Steve Bannon warns: 'Anti-patriarchy movement' is going to be bigger than the tea party

Key Points
  • Bannon says the wave of 'anti-patriarchy' sentiment will disrupt politics even more than the conservative tea party movement did in 2010.
  • "Time's up on 10,000 years of recorded history. This is coming. This is real," Bannon tells Bloomberg.
White House Chief Strategist Steve Bannon.
Mandel Ngan | AFP | Getty Images

Steve Bannon has a dire warning for President Donald Trump: The "anti-patriarchy movement" is going to dramatically alter the power structure in the U.S.

"I think it's going to unfold like the tea party, only bigger," the former White House chief strategist told Bloomberg News. "It's not Me Too. It's not just sexual harassment. It's an anti-patriarchy movement."

He added: "Time's up on 10,000 years of recorded history. This is coming. This is real."

Bannon made the comments during a running commentary on Trump's State of the Union address at the end of January – before a scandal erupted about a top Trump aide, Rob Porter, was accused of domestic abuse by two ex-wives. The White House, particularly chief of staff John Kelly, has come under fire for its response to the allegations.

The ghost of Steve Bannon will haunt Trump's State of the Union victory lap

Before issuing more critical responses to the Porter scandal, Kelly and the White House praised the one-time staff secretary, even as photos of one of his wives' bruised face was published.

White House spokesman Raj Shah told reporters on Thursday: "I think it's fair to say we all could have done better over the few hours or last few days in dealing with this situation."

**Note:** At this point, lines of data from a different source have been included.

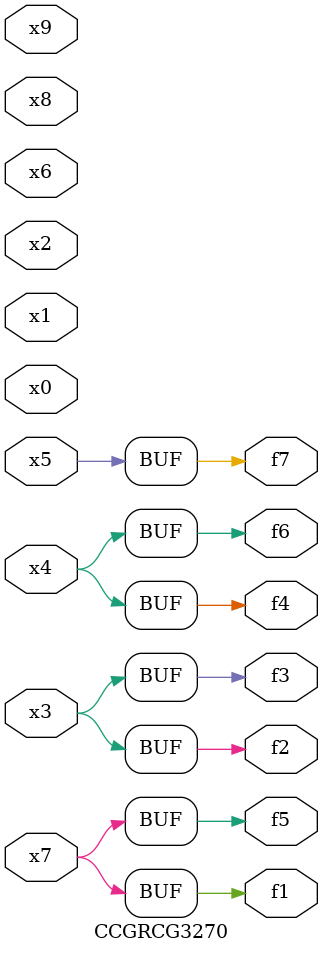
<source format=v>
module CCGRCG3270(
	input x0, x1, x2, x3, x4, x5, x6, x7, x8, x9,
	output f1, f2, f3, f4, f5, f6, f7
);
	assign f1 = x7;
	assign f2 = x3;
	assign f3 = x3;
	assign f4 = x4;
	assign f5 = x7;
	assign f6 = x4;
	assign f7 = x5;
endmodule

</source>
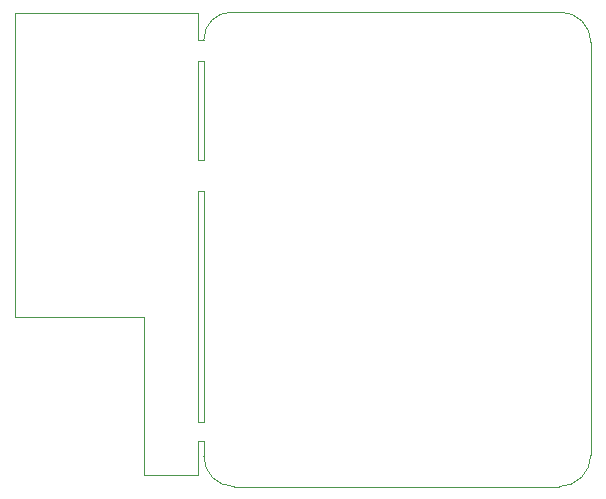
<source format=gm1>
%TF.GenerationSoftware,KiCad,Pcbnew,7.0.1*%
%TF.CreationDate,2024-02-26T17:05:23+01:00*%
%TF.ProjectId,armband,61726d62-616e-4642-9e6b-696361645f70,rev?*%
%TF.SameCoordinates,Original*%
%TF.FileFunction,Profile,NP*%
%FSLAX46Y46*%
G04 Gerber Fmt 4.6, Leading zero omitted, Abs format (unit mm)*
G04 Created by KiCad (PCBNEW 7.0.1) date 2024-02-26 17:05:23*
%MOMM*%
%LPD*%
G01*
G04 APERTURE LIST*
%TA.AperFunction,Profile*%
%ADD10C,0.100000*%
%TD*%
G04 APERTURE END LIST*
D10*
X125476000Y-51816000D02*
X125984000Y-51816000D01*
X125984000Y-60244000D01*
X125476000Y-60244000D01*
X125476000Y-51816000D01*
X125476000Y-47752000D02*
X110000000Y-47752000D01*
X125476000Y-50038000D02*
X125476000Y-47752000D01*
X128542051Y-87884000D02*
X156083000Y-87884000D01*
X120904000Y-86868000D02*
X125476000Y-86868000D01*
X158749915Y-50279236D02*
G75*
G03*
X156191949Y-47721185I-2558015J36D01*
G01*
X110000000Y-47752000D02*
X110000000Y-73500000D01*
X125984000Y-85325949D02*
G75*
G03*
X128542051Y-87884000I2558100J49D01*
G01*
X125476000Y-50038000D02*
X125984000Y-50038000D01*
X120904000Y-73500000D02*
X120904000Y-86868000D01*
X156083000Y-87884000D02*
G75*
G03*
X158750000Y-85217000I0J2667000D01*
G01*
X125984000Y-85325949D02*
X125984000Y-84000000D01*
X125476000Y-86868000D02*
X125476000Y-84000000D01*
X128300815Y-47721185D02*
X156191949Y-47721185D01*
X125984000Y-84000000D02*
X125476000Y-84000000D01*
X158750000Y-50279236D02*
X158750000Y-85217000D01*
X125476000Y-62900000D02*
X125984000Y-62900000D01*
X125984000Y-82390000D01*
X125476000Y-82390000D01*
X125476000Y-62900000D01*
X110000000Y-73500000D02*
X120904000Y-73500000D01*
X128300815Y-47721200D02*
G75*
G03*
X125984000Y-50038000I-15J-2316800D01*
G01*
M02*

</source>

Trump himself weighed in Friday, praising Porter's work at the White House and wishing him well.

Bannon said he believes Trump and the White House recently softened positions on some issues, including immigration, because they're worried about a decline in white women's approval of the president. "It's a total free fall," he told Bloomberg.

At one moment, according to the Bloomberg story, Bannon commented on the potentially symbolic wardrobe choice of first lady Melania Trump as she entered the House chamber just before her husband's speech. "She's wearing suffragette white," he said. "Suck on that."

Bannon departed the White House in August after a tumultuous tenure as Trump's chief strategist. Previously, he was head of Trump's presidential campaign, helping to steer the real estate mogul and reality TV star to a shocking victory in the 2016 race for the White House.

Bannon, who also used to be in charge of right-wing news outlet Breitbart, fell out of grace with Trump and much of the conservative establishment in January with the publication of Michael Wolff's incendiary tell-all, "Fire and Fury: Inside the Trump White House." In the book, Wolff quotes Bannon making a number of extreme claims while slamming adult Trump children Ivanka and Donald Jr.

Bannon eventually expressed regret for the comments.